2.4. Automated Reasoning Fields 29
Finite Algebraic Structures
One common problem domain for CSP solving is the mathematical area of finite algebraic structures. An algebraic structure is a set of elements together with one or more operators, which are closed. A closed operator is one whose result is also a member of the set of elements of the algebraic structure. Finite algebraic structures, or finite algebras, are distinct from infinite algebras in that they have a finite number of elements. They can be represented by a table which gives the result of the operator for each pair of elements. Figure 2.11 shows an example of a size 4 finite algebra. Here, the operator is shown as · and the result of n · m is given at the intersection of row n and column m, for example 2· 1 = 0 and 0 · 3 = 2.
Figure 2.11: A finite algebraic structure of size 4.

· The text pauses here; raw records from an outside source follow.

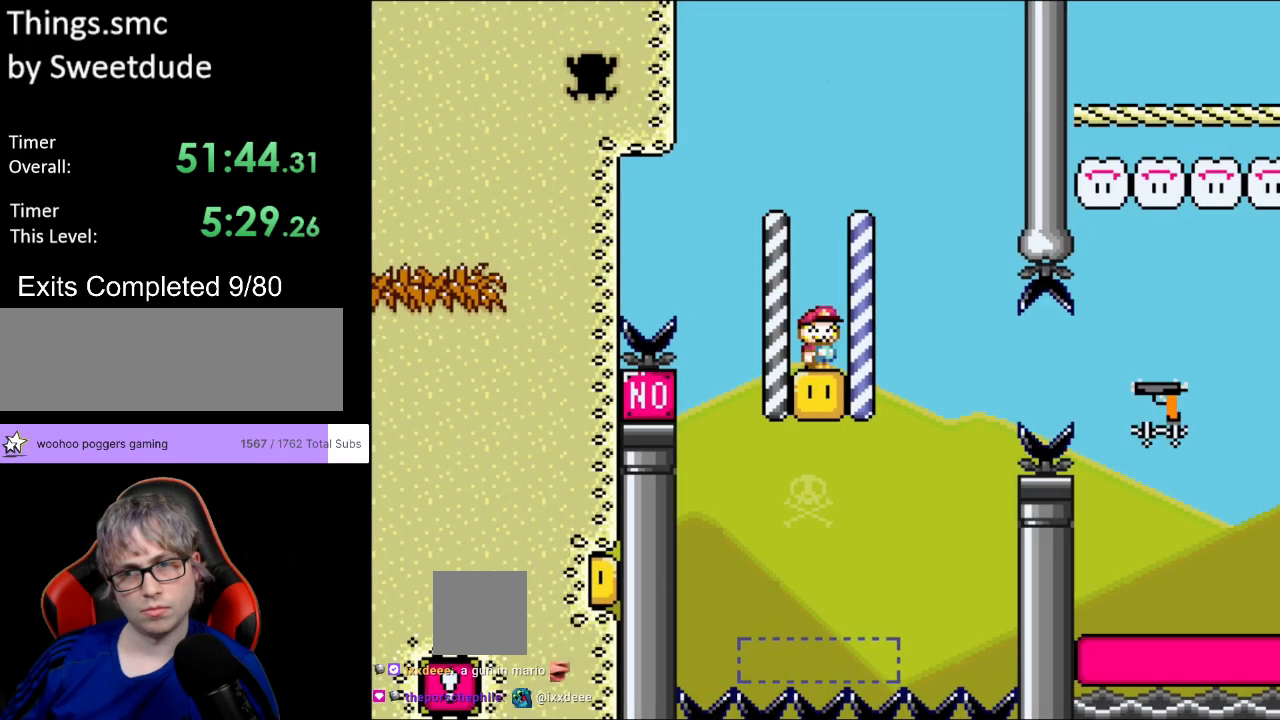
{"buttons": ["B", "Y", "L1"], "events": [[117, "L1", "down"], [233, "B", "down"], [283, "L1", "up"], [417, "L1", "down"]]}
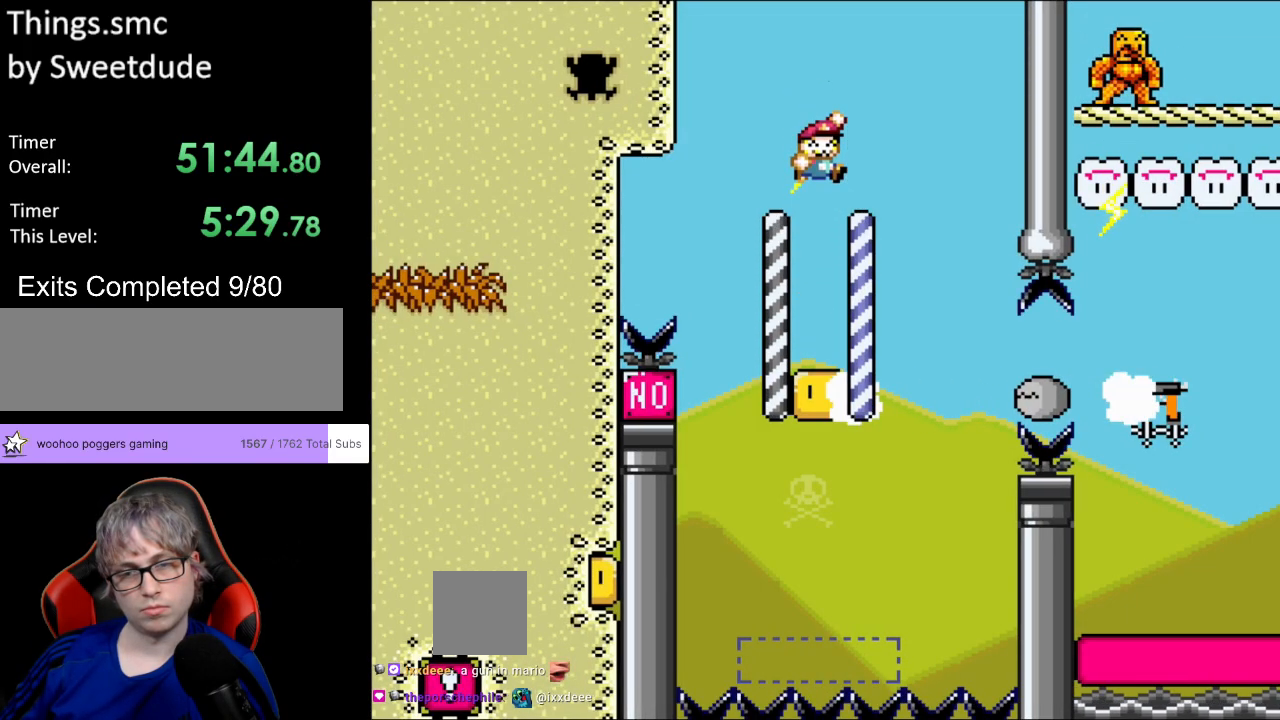
{"buttons": ["Y", "DPAD_UP"], "events": [[67, "B", "up"], [100, "L1", "up"], [233, "DPAD_RIGHT", "down"], [483, "DPAD_RIGHT", "up"], [483, "DPAD_UP", "down"]]}
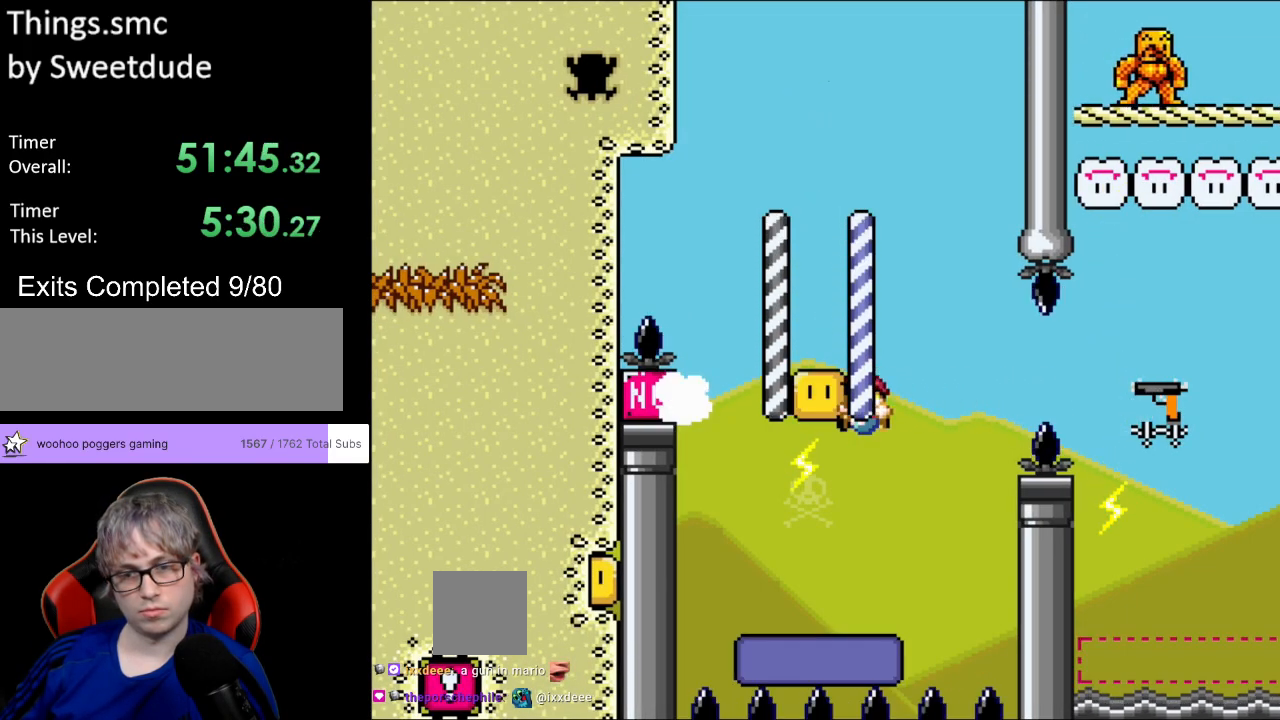
{"buttons": ["B", "Y", "DPAD_RIGHT"], "events": [[17, "DPAD_LEFT", "down"], [17, "DPAD_UP", "up"], [100, "DPAD_LEFT", "up"], [100, "DPAD_RIGHT", "down"], [283, "B", "down"]]}
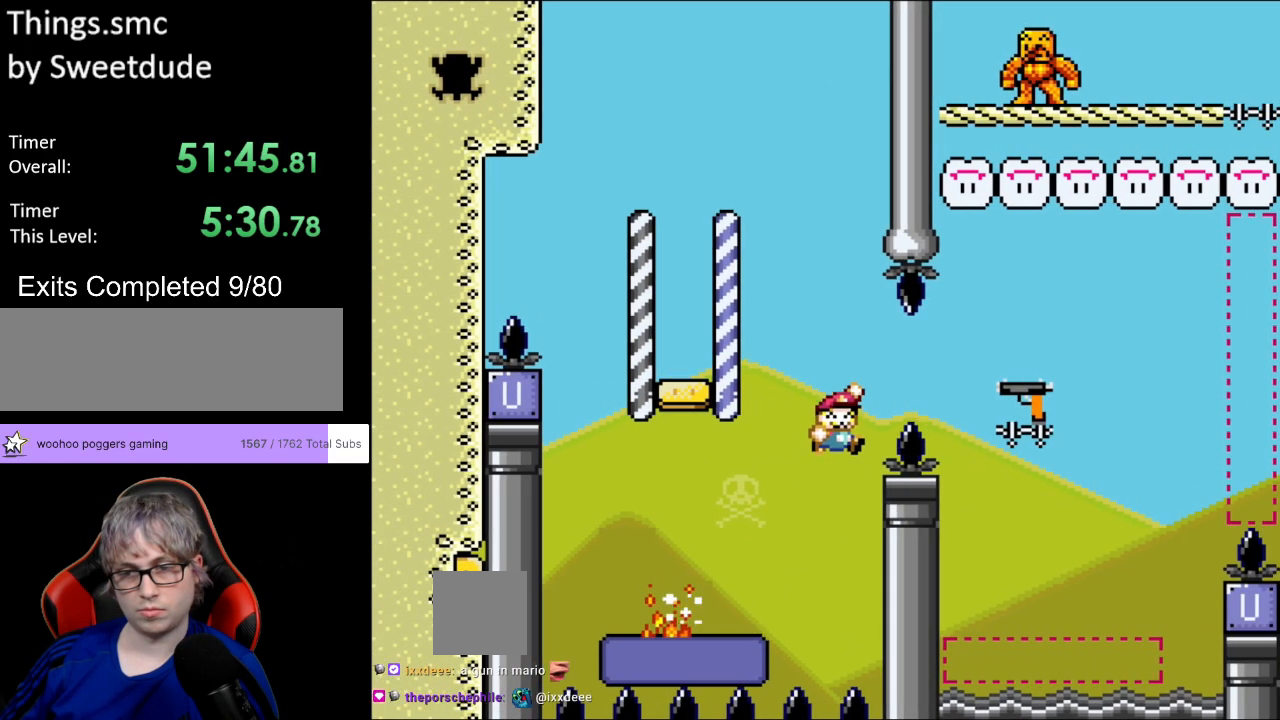
{"buttons": ["B", "Y", "DPAD_UP", "DPAD_LEFT"], "events": [[83, "L1", "down"], [217, "L1", "up"], [483, "DPAD_RIGHT", "up"], [483, "DPAD_UP", "down"], [500, "DPAD_LEFT", "down"]]}
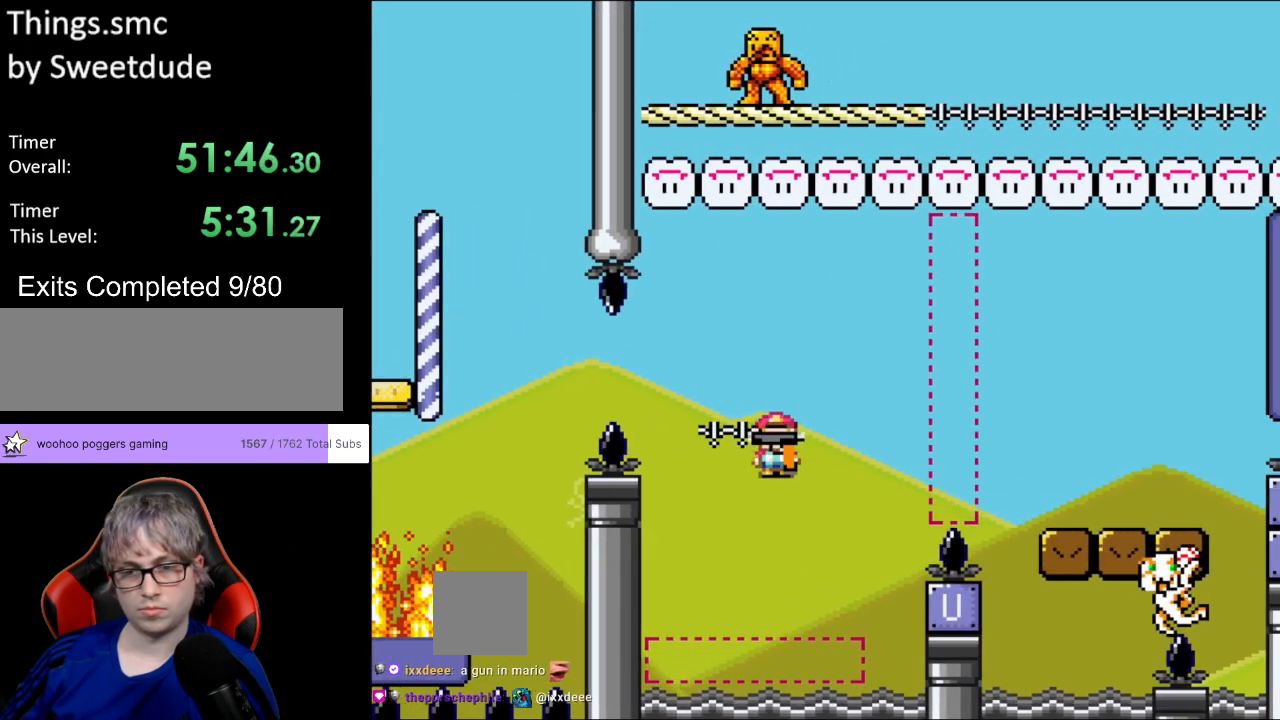
{"buttons": ["B", "Y", "DPAD_RIGHT"], "events": [[17, "DPAD_UP", "up"], [150, "DPAD_LEFT", "up"], [167, "DPAD_RIGHT", "down"], [250, "B", "up"], [300, "L1", "down"], [383, "B", "down"], [417, "L1", "up"]]}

There are many families of finite algebras, which differ in the number of operators and the axioms to which they conform. For example, magmas are a finite algebra family having one closed operator and no axioms. We could, therefore, create a valid magma by placing the numbers 0 to 3 in any way we choose in the table of figure 2.11. Another family is quasigroups, which have the axiom ∀ a b ∃ c d (a · c = b ∧ d · a = b), which means that all elements must appear in each row and column, i.e., the table must be a Latin Square. There are several subtypes of quasigroup, each with additional axioms, e.g. QG3 quasigroups also satisfy the axiom ∀ a b (a · b) · (b · a) = a. Groups are another, more complex, family of single-operator algebras. The axioms of groups are associativity (∀ a b c (a · b) · c = a · (b · c)), identity (∃ e ∀ a (a · e = e · a = a)) and inverse (∀ a ∃ b (a · b = b · a = e)). The integers are an infinite group where the operator is addition. These algebraic structures form an interesting testbed for constraint solving. A constraint solver can be used to find an example of an algebraic structure by encoding the operator table as variables and posting constraints to represent the axioms.
For example, quasigroups can be found by considering a table of n2 variables with possible values of 0 to n− 1 and constraining the variables of each row and column to be all different.
In this document, we often use the shorthand algebra to refer to algebraic structures.